One husband appeared as the plaintiff alleging indignities in that his wife accused him of flirting with his stenographer, his neighbors and various other women; accused him of flirting with every woman he passed while they were motoring; and telephoned his doctor to examine him for insanity, as she believed he was going crazy over women.
The trial divorce
by Dorothy Dix (Syndicated – September 1920)
We were discussing the case of the Smiths, who were divorced a year or two ago with much laundering of soiled linen in public, and who have just re-married.
“It is very common for people who have divorced each other to remarry,” said a famous lawyer, “and it would occur still oftener, except for the morbid dread most men and women have of appearing ridiculous. They think their friends would laugh at them if they went sneaking back into the same matrimonial fold out of which they have broken with such a tale of cruelty, and heartbreak, and general woe.
“I am convinced that the feeling that brings a young couple together and that is made up of the dreams and faith and romance and high hope of youth makes a bond between them that never quite breaks. It may wear pretty thin, and get frazzled in places. but you can patch it up so that it will hold to the end.
“I am also certain that when the average husband and wife quarrel and fall out they are not really out of love with each other, as they think they are. They are merely tired of each other. They have got on each other’s nerves instead of each other’s hearts, and what they need is a temporary separation instead of a permanent divorce.
“So when a wife comes and bedews the end of my desk with her tears, and tells me how cruel her husband is to her, and how he neglects her, and how she suspects that yellow-headed, stringy stenographer of his, though goodness knows what anybody can see in that made-up creature passes her comprehension, and will I please get her a divorce from the brute.

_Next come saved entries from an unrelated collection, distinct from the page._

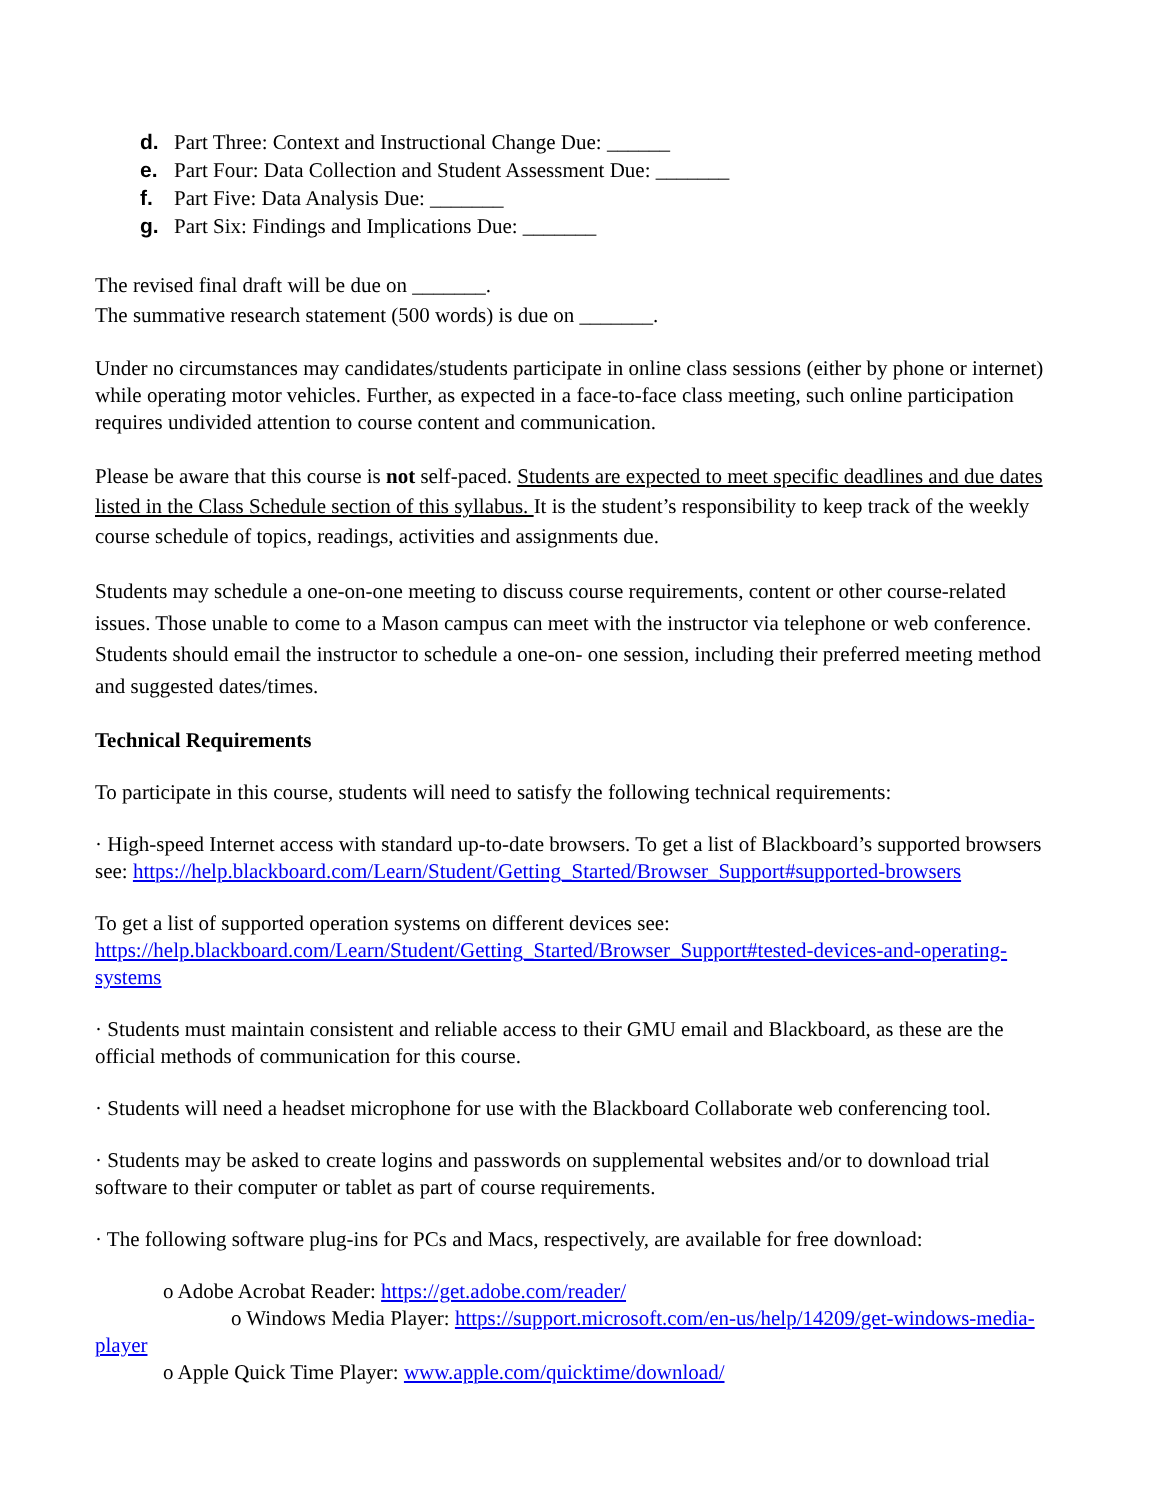d. Part Three: Context and Instructional Change Due: ______
e. Part Four: Data Collection and Student Assessment Due: _______
f. Part Five: Data Analysis Due: _______
g. Part Six: Findings and Implications Due: _______
The revised final draft will be due on _______.
The summative research statement (500 words) is due on _______.
Under no circumstances may candidates/students participate in online class sessions (either by phone or internet) while operating motor vehicles. Further, as expected in a face-to-face class meeting, such online participation requires undivided attention to course content and communication.
Please be aware that this course is not self-paced. Students are expected to meet specific deadlines and due dates listed in the Class Schedule section of this syllabus. It is the student’s responsibility to keep track of the weekly course schedule of topics, readings, activities and assignments due.
Students may schedule a one-on-one meeting to discuss course requirements, content or other course-related issues. Those unable to come to a Mason campus can meet with the instructor via telephone or web conference. Students should email the instructor to schedule a one-on- one session, including their preferred meeting method and suggested dates/times.
Technical Requirements
To participate in this course, students will need to satisfy the following technical requirements:
· High-speed Internet access with standard up-to-date browsers. To get a list of Blackboard’s supported browsers see: https://help.blackboard.com/Learn/Student/Getting_Started/Browser_Support#supported-browsers
To get a list of supported operation systems on different devices see: https://help.blackboard.com/Learn/Student/Getting_Started/Browser_Support#tested-devices-and-operating-systems
· Students must maintain consistent and reliable access to their GMU email and Blackboard, as these are the official methods of communication for this course.
· Students will need a headset microphone for use with the Blackboard Collaborate web conferencing tool.
· Students may be asked to create logins and passwords on supplemental websites and/or to download trial software to their computer or tablet as part of course requirements.
· The following software plug-ins for PCs and Macs, respectively, are available for free download:
o Adobe Acrobat Reader: https://get.adobe.com/reader/
o Windows Media Player: https://support.microsoft.com/en-us/help/14209/get-windows-media-
player
o Apple Quick Time Player: www.apple.com/quicktime/download/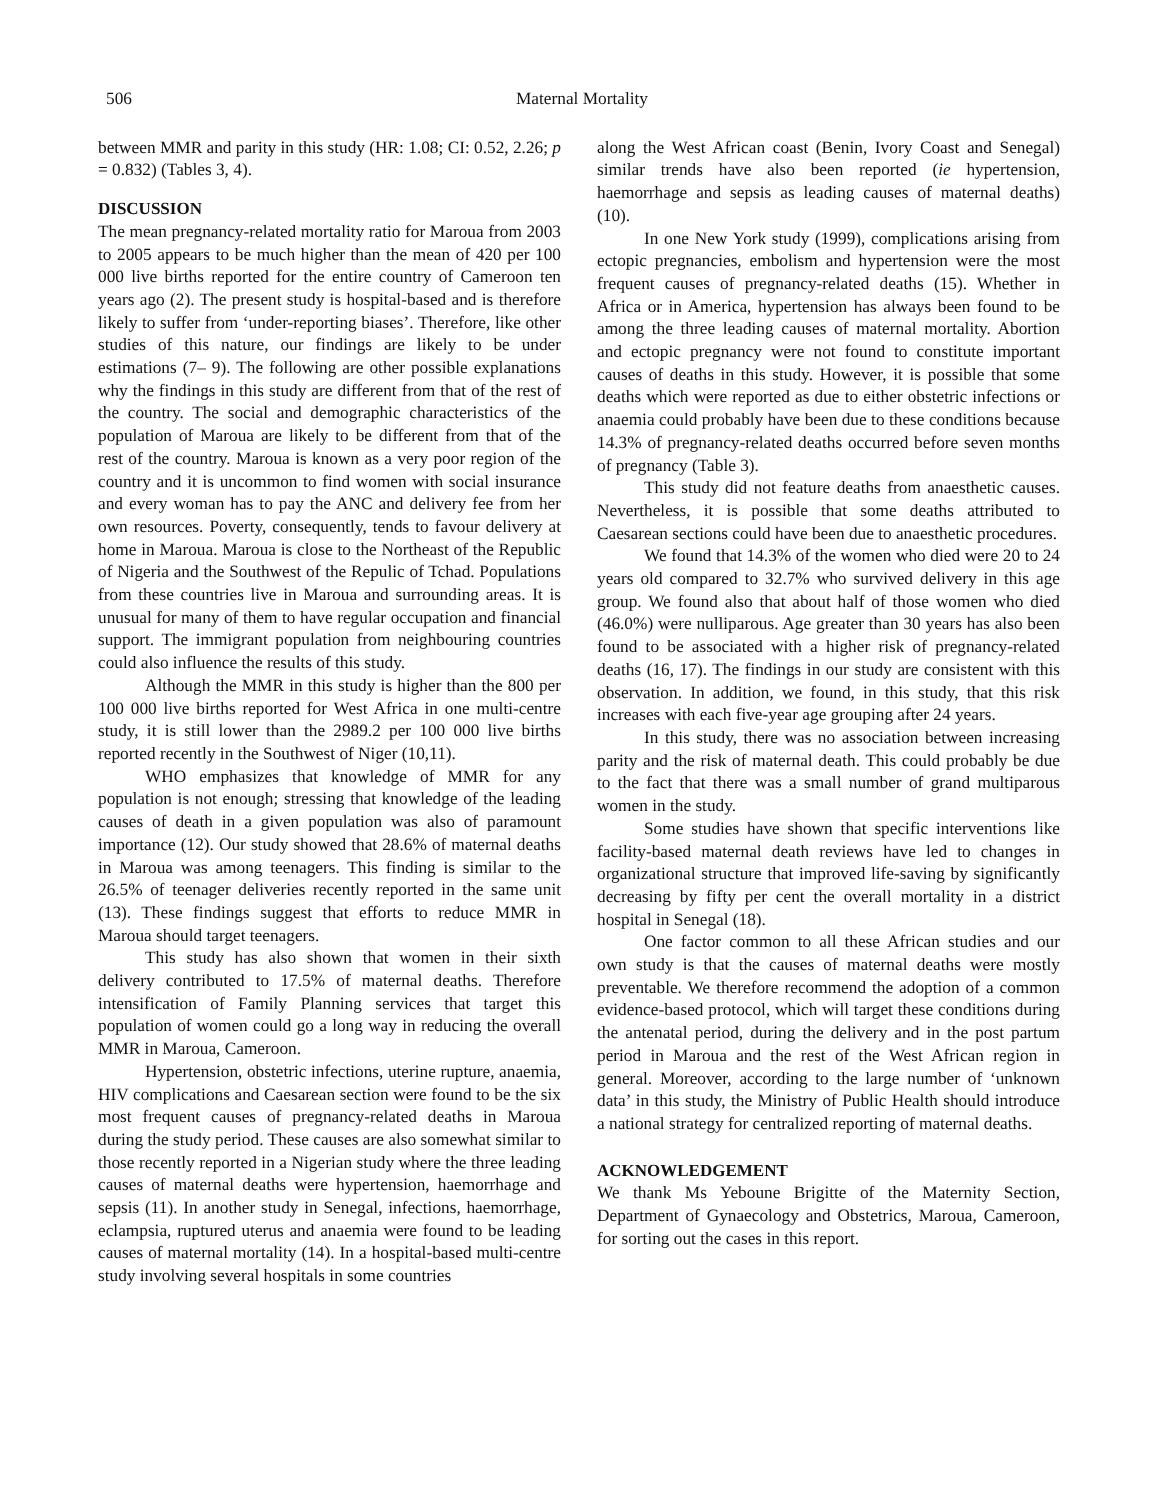506 Maternal Mortality
between MMR and parity in this study (HR: 1.08; CI: 0.52, 2.26; p = 0.832) (Tables 3, 4).
DISCUSSION
The mean pregnancy-related mortality ratio for Maroua from 2003 to 2005 appears to be much higher than the mean of 420 per 100 000 live births reported for the entire country of Cameroon ten years ago (2). The present study is hospital-based and is therefore likely to suffer from ‘under-reporting biases’. Therefore, like other studies of this nature, our findings are likely to be under estimations (7– 9). The following are other possible explanations why the findings in this study are different from that of the rest of the country. The social and demographic characteristics of the population of Maroua are likely to be different from that of the rest of the country. Maroua is known as a very poor region of the country and it is uncommon to find women with social insurance and every woman has to pay the ANC and delivery fee from her own resources. Poverty, consequently, tends to favour delivery at home in Maroua. Maroua is close to the Northeast of the Republic of Nigeria and the Southwest of the Repulic of Tchad. Populations from these countries live in Maroua and surrounding areas. It is unusual for many of them to have regular occupation and financial support. The immigrant population from neighbouring countries could also influence the results of this study.
Although the MMR in this study is higher than the 800 per 100 000 live births reported for West Africa in one multi-centre study, it is still lower than the 2989.2 per 100 000 live births reported recently in the Southwest of Niger (10,11).
WHO emphasizes that knowledge of MMR for any population is not enough; stressing that knowledge of the leading causes of death in a given population was also of paramount importance (12). Our study showed that 28.6% of maternal deaths in Maroua was among teenagers. This finding is similar to the 26.5% of teenager deliveries recently reported in the same unit (13). These findings suggest that efforts to reduce MMR in Maroua should target teenagers.
This study has also shown that women in their sixth delivery contributed to 17.5% of maternal deaths. Therefore intensification of Family Planning services that target this population of women could go a long way in reducing the overall MMR in Maroua, Cameroon.
Hypertension, obstetric infections, uterine rupture, anaemia, HIV complications and Caesarean section were found to be the six most frequent causes of pregnancy-related deaths in Maroua during the study period. These causes are also somewhat similar to those recently reported in a Nigerian study where the three leading causes of maternal deaths were hypertension, haemorrhage and sepsis (11). In another study in Senegal, infections, haemorrhage, eclampsia, ruptured uterus and anaemia were found to be leading causes of maternal mortality (14). In a hospital-based multi-centre study involving several hospitals in some countries
along the West African coast (Benin, Ivory Coast and Senegal) similar trends have also been reported (ie hypertension, haemorrhage and sepsis as leading causes of maternal deaths) (10).
In one New York study (1999), complications arising from ectopic pregnancies, embolism and hypertension were the most frequent causes of pregnancy-related deaths (15). Whether in Africa or in America, hypertension has always been found to be among the three leading causes of maternal mortality. Abortion and ectopic pregnancy were not found to constitute important causes of deaths in this study. However, it is possible that some deaths which were reported as due to either obstetric infections or anaemia could probably have been due to these conditions because 14.3% of pregnancy-related deaths occurred before seven months of pregnancy (Table 3).
This study did not feature deaths from anaesthetic causes. Nevertheless, it is possible that some deaths attributed to Caesarean sections could have been due to anaesthetic procedures.
We found that 14.3% of the women who died were 20 to 24 years old compared to 32.7% who survived delivery in this age group. We found also that about half of those women who died (46.0%) were nulliparous. Age greater than 30 years has also been found to be associated with a higher risk of pregnancy-related deaths (16, 17). The findings in our study are consistent with this observation. In addition, we found, in this study, that this risk increases with each five-year age grouping after 24 years.
In this study, there was no association between increasing parity and the risk of maternal death. This could probably be due to the fact that there was a small number of grand multiparous women in the study.
Some studies have shown that specific interventions like facility-based maternal death reviews have led to changes in organizational structure that improved life-saving by significantly decreasing by fifty per cent the overall mortality in a district hospital in Senegal (18).
One factor common to all these African studies and our own study is that the causes of maternal deaths were mostly preventable. We therefore recommend the adoption of a common evidence-based protocol, which will target these conditions during the antenatal period, during the delivery and in the post partum period in Maroua and the rest of the West African region in general. Moreover, according to the large number of ‘unknown data’ in this study, the Ministry of Public Health should introduce a national strategy for centralized reporting of maternal deaths.
ACKNOWLEDGEMENT
We thank Ms Yeboune Brigitte of the Maternity Section, Department of Gynaecology and Obstetrics, Maroua, Cameroon, for sorting out the cases in this report.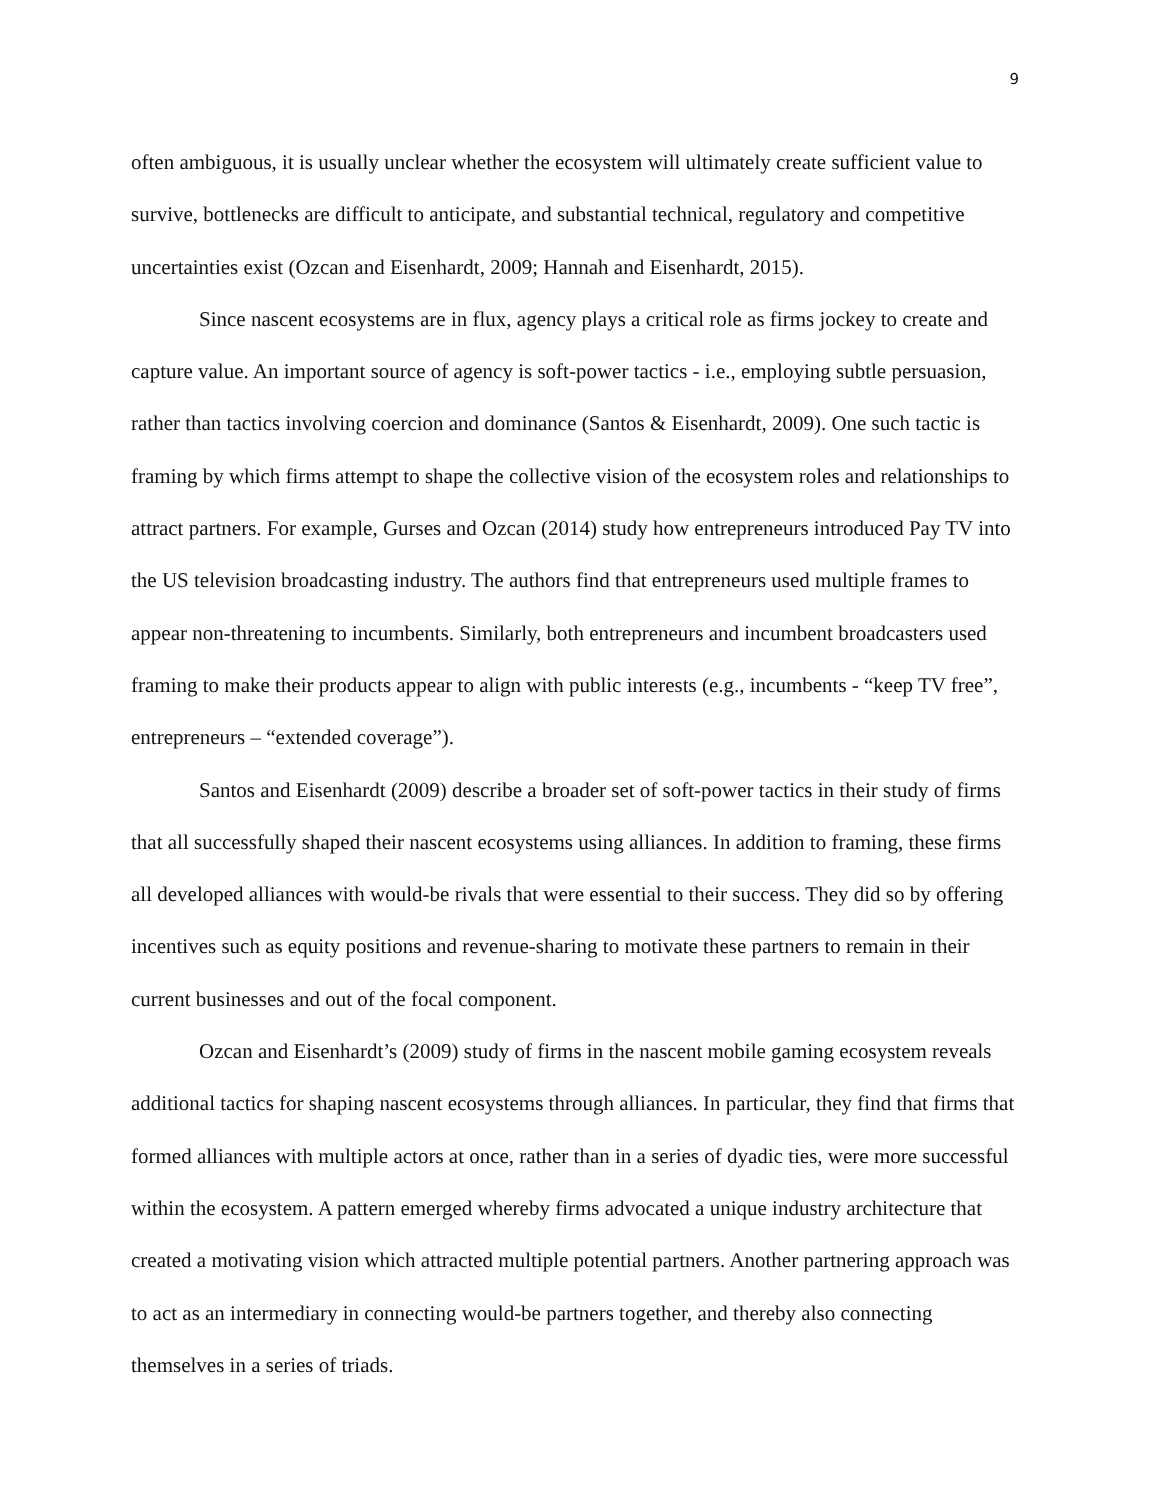9
often ambiguous, it is usually unclear whether the ecosystem will ultimately create sufficient value to survive, bottlenecks are difficult to anticipate, and substantial technical, regulatory and competitive uncertainties exist (Ozcan and Eisenhardt, 2009; Hannah and Eisenhardt, 2015).
Since nascent ecosystems are in flux, agency plays a critical role as firms jockey to create and capture value. An important source of agency is soft-power tactics - i.e., employing subtle persuasion, rather than tactics involving coercion and dominance (Santos & Eisenhardt, 2009). One such tactic is framing by which firms attempt to shape the collective vision of the ecosystem roles and relationships to attract partners. For example, Gurses and Ozcan (2014) study how entrepreneurs introduced Pay TV into the US television broadcasting industry. The authors find that entrepreneurs used multiple frames to appear non-threatening to incumbents. Similarly, both entrepreneurs and incumbent broadcasters used framing to make their products appear to align with public interests (e.g., incumbents - “keep TV free”, entrepreneurs – “extended coverage”).
Santos and Eisenhardt (2009) describe a broader set of soft-power tactics in their study of firms that all successfully shaped their nascent ecosystems using alliances. In addition to framing, these firms all developed alliances with would-be rivals that were essential to their success. They did so by offering incentives such as equity positions and revenue-sharing to motivate these partners to remain in their current businesses and out of the focal component.
Ozcan and Eisenhardt’s (2009) study of firms in the nascent mobile gaming ecosystem reveals additional tactics for shaping nascent ecosystems through alliances. In particular, they find that firms that formed alliances with multiple actors at once, rather than in a series of dyadic ties, were more successful within the ecosystem. A pattern emerged whereby firms advocated a unique industry architecture that created a motivating vision which attracted multiple potential partners. Another partnering approach was to act as an intermediary in connecting would-be partners together, and thereby also connecting themselves in a series of triads.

“And when a pale, grim-faced man asks me to apply for a divorce for him from a wife whose nagging and fretting he can no longer endure, and who admits, under cross-examination that he does think he would be happier with a younger woman, why, I say to them:
“‘Certainly, I think it would be highly immoral for two people to continue to live together who feel toward each other as you do. I will take the case, but only upon the condition that you separate for a year, and hold no communication, either by speech or letter with one another. You must do just as I say, and if at the end of the year, you still want the divorce, I will arrange the matter as quickly and with as little publicity as possible.’
“Then, if the husband is rich, I send the wife to Honolulu or Japan for a year, and I see that she does not get nearly as much money to spend as she has been in the habit of having. If the husband is a poor man, I send the wife back to live on her own people, and she gets only the small amount of money that she would have as alimony from a divorced husband earning the salary her’s does.
“Nine times out of ten, before the year is over, the warring couple have made up their difference and have taken their household goods out of storage and set up a new home, which generally is a happy one, for they have had a lesson that they are not likely to forget.”